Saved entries
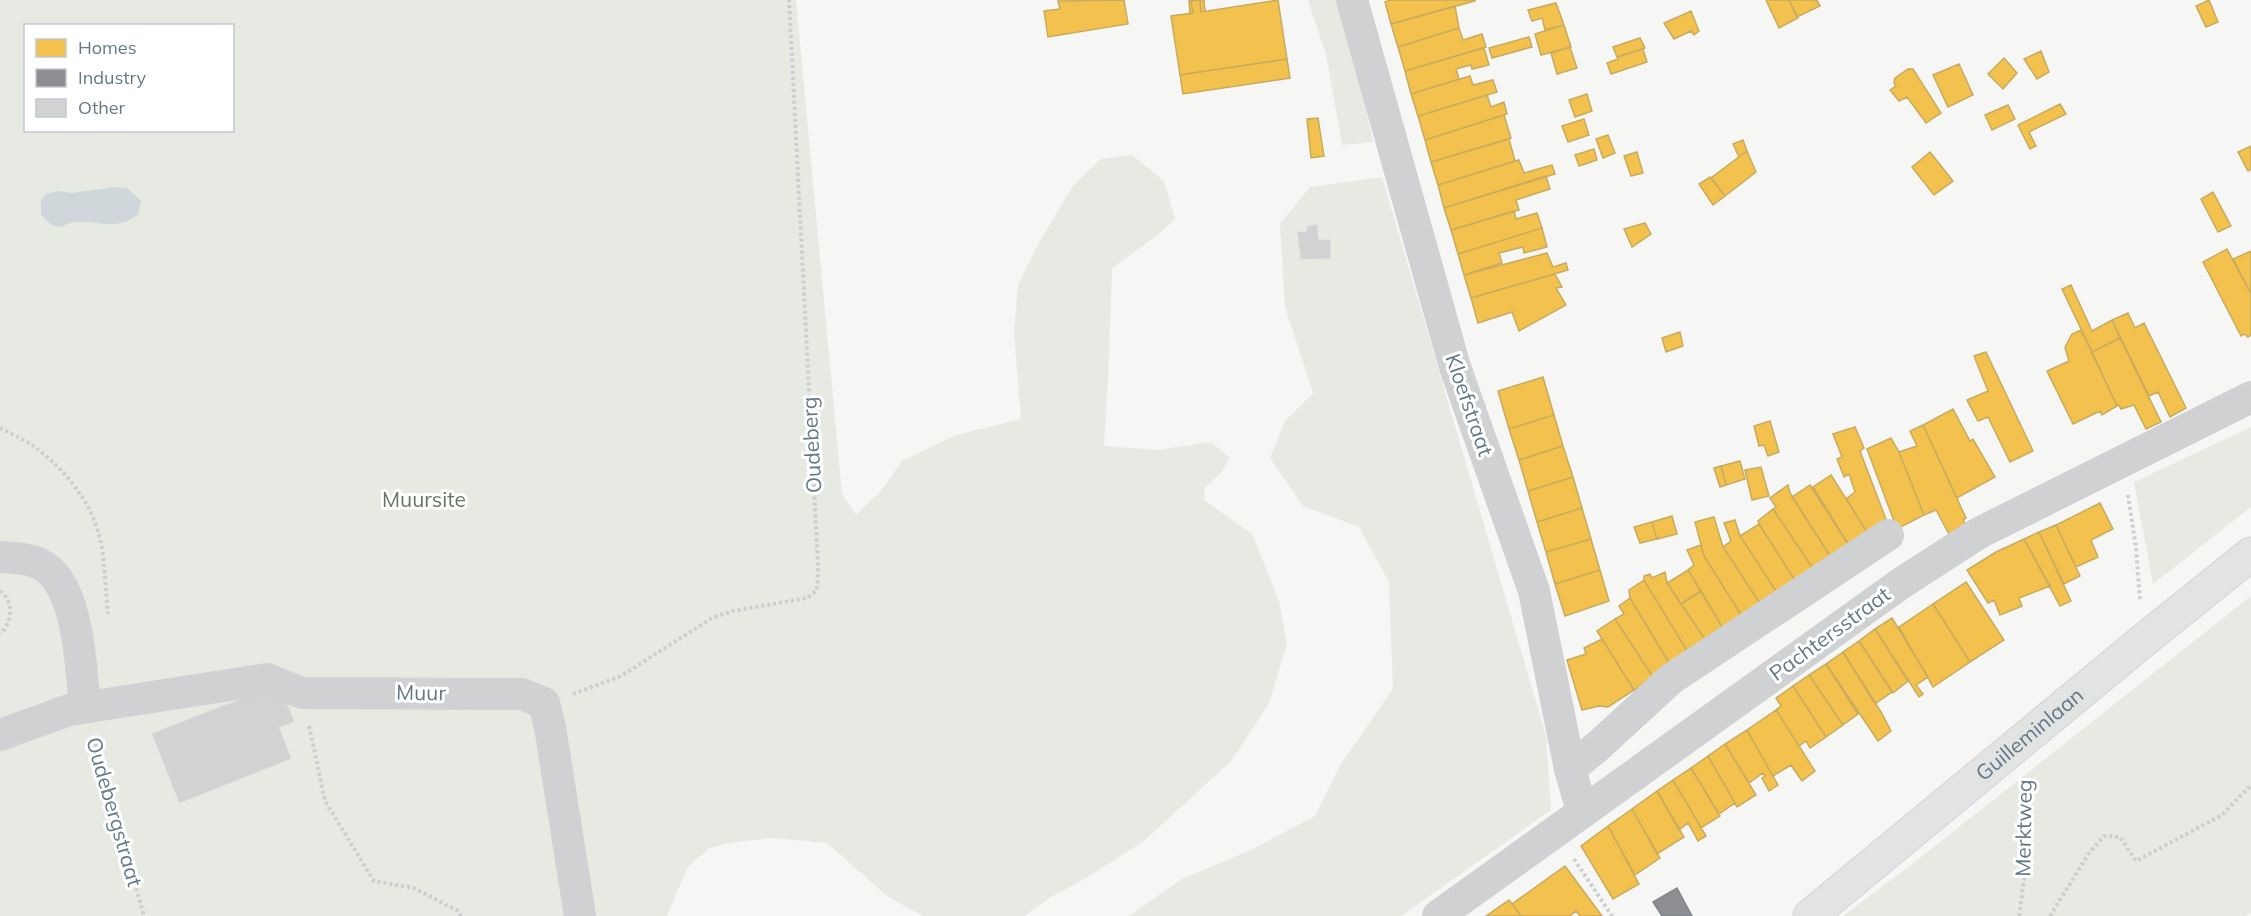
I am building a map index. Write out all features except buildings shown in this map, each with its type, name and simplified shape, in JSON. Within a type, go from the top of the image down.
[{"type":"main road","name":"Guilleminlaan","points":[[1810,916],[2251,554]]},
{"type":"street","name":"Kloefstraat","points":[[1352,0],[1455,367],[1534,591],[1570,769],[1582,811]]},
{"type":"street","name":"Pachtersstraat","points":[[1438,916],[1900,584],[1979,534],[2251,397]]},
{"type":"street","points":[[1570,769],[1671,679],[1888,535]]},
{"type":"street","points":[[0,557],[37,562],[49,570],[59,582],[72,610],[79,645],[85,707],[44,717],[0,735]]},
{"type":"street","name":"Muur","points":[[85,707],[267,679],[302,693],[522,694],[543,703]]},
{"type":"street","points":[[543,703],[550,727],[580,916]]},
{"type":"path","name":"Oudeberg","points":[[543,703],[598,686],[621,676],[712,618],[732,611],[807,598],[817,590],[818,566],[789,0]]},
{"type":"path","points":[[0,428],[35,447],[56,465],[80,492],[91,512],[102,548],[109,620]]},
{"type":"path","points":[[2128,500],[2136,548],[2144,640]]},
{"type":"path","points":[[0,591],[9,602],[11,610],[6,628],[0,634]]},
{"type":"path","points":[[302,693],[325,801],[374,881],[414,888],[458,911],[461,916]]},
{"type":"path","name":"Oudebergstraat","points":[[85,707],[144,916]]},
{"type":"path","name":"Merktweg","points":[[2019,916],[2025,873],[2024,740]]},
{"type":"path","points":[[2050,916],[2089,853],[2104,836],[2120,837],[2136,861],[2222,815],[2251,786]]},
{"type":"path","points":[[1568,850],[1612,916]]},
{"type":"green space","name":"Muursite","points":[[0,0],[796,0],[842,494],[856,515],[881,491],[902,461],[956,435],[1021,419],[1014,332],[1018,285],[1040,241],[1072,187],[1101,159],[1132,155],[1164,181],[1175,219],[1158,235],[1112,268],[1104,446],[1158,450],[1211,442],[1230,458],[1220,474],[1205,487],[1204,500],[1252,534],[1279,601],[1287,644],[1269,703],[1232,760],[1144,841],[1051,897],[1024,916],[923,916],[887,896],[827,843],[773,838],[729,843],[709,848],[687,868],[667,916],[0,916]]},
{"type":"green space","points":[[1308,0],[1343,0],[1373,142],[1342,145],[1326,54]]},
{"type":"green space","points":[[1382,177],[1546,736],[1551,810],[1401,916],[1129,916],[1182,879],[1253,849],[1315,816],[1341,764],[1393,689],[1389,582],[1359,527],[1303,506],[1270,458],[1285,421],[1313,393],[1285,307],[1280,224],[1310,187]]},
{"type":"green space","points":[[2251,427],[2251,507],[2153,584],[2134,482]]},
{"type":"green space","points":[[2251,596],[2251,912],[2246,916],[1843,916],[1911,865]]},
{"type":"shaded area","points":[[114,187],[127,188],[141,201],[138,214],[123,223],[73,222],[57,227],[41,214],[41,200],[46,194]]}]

==

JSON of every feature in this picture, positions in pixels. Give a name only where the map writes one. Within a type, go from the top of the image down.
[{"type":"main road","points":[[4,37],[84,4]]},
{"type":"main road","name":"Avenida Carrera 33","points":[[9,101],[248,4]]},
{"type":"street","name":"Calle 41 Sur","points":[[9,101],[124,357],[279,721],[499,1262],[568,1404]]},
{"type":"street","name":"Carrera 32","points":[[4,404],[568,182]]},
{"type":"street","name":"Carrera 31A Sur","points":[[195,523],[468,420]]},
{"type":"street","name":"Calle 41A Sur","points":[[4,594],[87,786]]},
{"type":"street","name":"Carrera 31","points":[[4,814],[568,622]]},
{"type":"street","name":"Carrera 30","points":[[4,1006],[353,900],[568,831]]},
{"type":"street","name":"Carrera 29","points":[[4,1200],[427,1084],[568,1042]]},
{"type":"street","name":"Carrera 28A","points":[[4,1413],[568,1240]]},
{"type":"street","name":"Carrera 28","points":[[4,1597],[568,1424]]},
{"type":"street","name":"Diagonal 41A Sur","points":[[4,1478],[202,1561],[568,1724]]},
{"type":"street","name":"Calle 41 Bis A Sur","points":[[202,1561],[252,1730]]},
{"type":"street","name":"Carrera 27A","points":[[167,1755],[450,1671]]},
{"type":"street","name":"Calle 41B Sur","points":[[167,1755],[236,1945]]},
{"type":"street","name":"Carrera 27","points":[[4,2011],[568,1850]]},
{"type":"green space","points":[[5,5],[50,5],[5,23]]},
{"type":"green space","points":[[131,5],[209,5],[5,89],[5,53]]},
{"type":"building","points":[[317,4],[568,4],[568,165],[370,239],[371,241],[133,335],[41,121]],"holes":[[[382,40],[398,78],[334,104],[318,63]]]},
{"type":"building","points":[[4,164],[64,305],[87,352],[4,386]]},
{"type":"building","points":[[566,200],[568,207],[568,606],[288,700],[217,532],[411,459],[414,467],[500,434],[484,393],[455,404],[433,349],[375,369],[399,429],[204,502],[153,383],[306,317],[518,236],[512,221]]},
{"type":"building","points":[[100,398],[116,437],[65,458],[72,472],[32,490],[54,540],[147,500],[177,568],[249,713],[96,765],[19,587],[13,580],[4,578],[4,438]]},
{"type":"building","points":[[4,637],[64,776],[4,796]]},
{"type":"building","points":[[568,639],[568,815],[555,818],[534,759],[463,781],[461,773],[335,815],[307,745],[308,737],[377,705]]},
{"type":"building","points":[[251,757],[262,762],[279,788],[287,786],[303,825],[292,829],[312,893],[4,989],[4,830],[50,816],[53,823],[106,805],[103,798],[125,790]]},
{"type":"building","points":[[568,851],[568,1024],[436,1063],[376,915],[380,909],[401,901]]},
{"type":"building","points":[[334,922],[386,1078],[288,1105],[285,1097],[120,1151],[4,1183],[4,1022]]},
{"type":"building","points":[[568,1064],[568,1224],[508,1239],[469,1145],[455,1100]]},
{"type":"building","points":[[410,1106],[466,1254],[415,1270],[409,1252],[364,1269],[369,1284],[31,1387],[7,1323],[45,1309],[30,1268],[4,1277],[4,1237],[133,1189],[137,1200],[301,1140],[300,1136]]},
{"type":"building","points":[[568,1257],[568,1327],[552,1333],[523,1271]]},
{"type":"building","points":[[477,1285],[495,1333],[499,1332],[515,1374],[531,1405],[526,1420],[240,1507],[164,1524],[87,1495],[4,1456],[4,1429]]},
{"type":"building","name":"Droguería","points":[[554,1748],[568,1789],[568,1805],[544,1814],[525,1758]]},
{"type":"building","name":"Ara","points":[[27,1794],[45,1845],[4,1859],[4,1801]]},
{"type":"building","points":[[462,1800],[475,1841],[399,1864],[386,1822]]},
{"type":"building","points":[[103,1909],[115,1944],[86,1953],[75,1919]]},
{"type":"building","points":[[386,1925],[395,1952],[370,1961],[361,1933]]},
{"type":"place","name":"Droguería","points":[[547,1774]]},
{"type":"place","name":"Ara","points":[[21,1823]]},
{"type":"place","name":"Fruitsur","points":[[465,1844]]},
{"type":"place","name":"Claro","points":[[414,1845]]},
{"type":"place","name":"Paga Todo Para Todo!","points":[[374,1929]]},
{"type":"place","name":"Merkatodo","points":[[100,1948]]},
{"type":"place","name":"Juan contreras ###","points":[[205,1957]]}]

__EXERCISE REQUIREMENTS__.
Each line containing the word "main" needs to be copied from the data above.

__TASK OUTPUT__.
[{"type":"main road","name":"Guilleminlaan","points":[[1810,916],[2251,554]]},
[{"type":"main road","points":[[4,37],[84,4]]},
{"type":"main road","name":"Avenida Carrera 33","points":[[9,101],[248,4]]},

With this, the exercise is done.